This past week included my 5-day monthly vacation, a period I had planned to use to go visit Panama. I was all set with a bus ticket and itinerary, but got less than 100km down the Panamerican before the bus stopped before a roadblock of tanker trucks and protesters holding banners.
Turns out, local fisherman were protesting new regulations, and decided to close off several portions of the only highway through the country until their demands were addressed. I joined confused commuters, panicky tourists, and disgruntled truckers in the crowds as we milled about around stopped vehicles, trying our best to stay out of the sun. With no concession in sight, and no concrete news on hand, I decided to bail and turned around, resolving to walk to the nearest hotel. I hiked past over 15 kilometers of stopped vehicles in hot sun and pouring rain until I came to a decision: screw Panama. Tomorrow, I was going to catch the first bus to a place were I could get a real vacation: Monteverde.

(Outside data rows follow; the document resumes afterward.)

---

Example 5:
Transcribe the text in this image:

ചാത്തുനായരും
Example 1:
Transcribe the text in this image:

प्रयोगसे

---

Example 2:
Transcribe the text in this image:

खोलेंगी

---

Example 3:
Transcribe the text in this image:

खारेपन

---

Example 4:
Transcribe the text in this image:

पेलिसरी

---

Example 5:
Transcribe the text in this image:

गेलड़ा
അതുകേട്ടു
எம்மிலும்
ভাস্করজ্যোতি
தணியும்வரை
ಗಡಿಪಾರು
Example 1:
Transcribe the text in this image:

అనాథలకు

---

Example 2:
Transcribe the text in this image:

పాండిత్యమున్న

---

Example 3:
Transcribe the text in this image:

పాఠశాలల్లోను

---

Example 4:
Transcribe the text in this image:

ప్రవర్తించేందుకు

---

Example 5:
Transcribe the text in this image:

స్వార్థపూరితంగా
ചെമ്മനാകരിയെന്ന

Which is how, about 24 hours later, I was seated in my favorite spot in the world, the porch of UGA Costa Rica, watching birds fly by and sipping fantastic coffee. The smell of fresh cooking lingered in the air, mixing with the mist coming down from the mountains. A coati ambled passed, eyes only for the banana trees. Somewhere nearby, the interns were arguing about the correct name for “eyelash viper.”

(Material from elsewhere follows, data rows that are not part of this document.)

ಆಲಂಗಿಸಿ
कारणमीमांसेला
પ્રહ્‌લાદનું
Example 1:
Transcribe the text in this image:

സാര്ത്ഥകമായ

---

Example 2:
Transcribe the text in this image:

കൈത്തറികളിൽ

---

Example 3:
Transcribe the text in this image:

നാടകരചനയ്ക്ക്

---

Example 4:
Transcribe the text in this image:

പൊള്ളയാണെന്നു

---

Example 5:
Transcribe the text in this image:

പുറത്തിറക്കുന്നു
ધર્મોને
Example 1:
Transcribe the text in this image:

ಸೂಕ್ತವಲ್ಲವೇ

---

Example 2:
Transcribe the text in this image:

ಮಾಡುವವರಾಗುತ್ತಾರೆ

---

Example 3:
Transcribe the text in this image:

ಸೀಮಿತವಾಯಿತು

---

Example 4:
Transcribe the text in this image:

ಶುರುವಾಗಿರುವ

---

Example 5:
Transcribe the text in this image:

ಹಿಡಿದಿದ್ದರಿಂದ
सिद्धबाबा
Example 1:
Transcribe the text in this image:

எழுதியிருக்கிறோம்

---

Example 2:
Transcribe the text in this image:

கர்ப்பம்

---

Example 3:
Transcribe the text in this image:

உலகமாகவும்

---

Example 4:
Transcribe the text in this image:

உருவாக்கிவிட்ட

It was just what I needed. A return to the quiet life, cool climate, and lack of monkeys. I felt like I still new every inch of the place. I visited a few of my old haunts–the frog pond was still alive with over five species breeding at once, the leafcutter ant megacity was booming, rumors still persisted about puma sightings in the fields. The only changes? Some hurricane damage still lingered from Nate in 2017, and a few new small ecolodges and tour businesses had popped up in the town. But it still felt like the same San Luis.

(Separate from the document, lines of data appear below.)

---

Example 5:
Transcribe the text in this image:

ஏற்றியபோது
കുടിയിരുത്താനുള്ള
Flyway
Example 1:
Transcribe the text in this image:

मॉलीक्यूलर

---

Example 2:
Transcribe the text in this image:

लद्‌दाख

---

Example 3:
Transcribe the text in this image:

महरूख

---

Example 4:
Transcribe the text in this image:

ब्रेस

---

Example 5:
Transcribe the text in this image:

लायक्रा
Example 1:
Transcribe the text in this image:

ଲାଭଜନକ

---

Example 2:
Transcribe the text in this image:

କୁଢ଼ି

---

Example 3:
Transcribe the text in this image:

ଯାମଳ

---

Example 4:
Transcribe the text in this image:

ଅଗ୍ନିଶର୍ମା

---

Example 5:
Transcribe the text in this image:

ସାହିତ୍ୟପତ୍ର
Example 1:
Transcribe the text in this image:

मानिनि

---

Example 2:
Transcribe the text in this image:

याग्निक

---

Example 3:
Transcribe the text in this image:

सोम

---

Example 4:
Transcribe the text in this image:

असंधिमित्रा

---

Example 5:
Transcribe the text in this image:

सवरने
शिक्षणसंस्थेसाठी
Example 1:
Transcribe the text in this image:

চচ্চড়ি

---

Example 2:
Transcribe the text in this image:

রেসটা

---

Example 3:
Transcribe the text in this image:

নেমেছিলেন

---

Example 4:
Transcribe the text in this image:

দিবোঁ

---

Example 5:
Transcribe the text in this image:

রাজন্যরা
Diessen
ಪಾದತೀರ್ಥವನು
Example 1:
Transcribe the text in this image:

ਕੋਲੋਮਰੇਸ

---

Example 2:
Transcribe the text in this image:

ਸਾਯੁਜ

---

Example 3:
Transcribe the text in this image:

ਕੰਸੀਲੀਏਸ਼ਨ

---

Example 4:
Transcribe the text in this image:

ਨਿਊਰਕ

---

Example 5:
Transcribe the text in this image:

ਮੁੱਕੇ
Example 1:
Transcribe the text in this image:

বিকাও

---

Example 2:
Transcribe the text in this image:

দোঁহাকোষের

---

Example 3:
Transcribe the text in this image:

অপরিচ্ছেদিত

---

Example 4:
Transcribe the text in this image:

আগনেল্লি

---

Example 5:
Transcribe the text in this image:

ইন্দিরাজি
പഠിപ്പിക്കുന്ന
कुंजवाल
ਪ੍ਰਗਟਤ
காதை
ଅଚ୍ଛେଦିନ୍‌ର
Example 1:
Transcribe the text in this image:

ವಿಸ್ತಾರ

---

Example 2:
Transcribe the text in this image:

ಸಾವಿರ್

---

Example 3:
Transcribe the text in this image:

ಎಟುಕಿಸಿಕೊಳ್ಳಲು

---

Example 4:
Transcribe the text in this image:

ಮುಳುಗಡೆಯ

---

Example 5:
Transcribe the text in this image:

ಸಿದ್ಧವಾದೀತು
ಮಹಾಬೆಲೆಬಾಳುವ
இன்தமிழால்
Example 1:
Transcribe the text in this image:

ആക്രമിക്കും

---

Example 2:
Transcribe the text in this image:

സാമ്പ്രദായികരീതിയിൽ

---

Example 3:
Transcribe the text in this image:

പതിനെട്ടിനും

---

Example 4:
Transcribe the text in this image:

I chatted with the interns, combining the collective knowledge of our separate cohorts. We swapped guiding stories. They took me on a couple hikes which really ended up being cooperative wildlife walks–all good. They filled me in on the latest ecological data, and I showed them a few tracking tricks.
I’m back to work now, but feel refreshed and rejuvenated. A little guilty, though–while I was enjoying coffee and mountain wildlife, my fellow bus riders were still sweating it on the side of the highway, fruitlessly waiting for a clearance that wouldn’t come until 2am the next morning. Some ended up waiting for 17 hours. Glad I followed my instincts and cut my losses when I did. Panama will have to wait.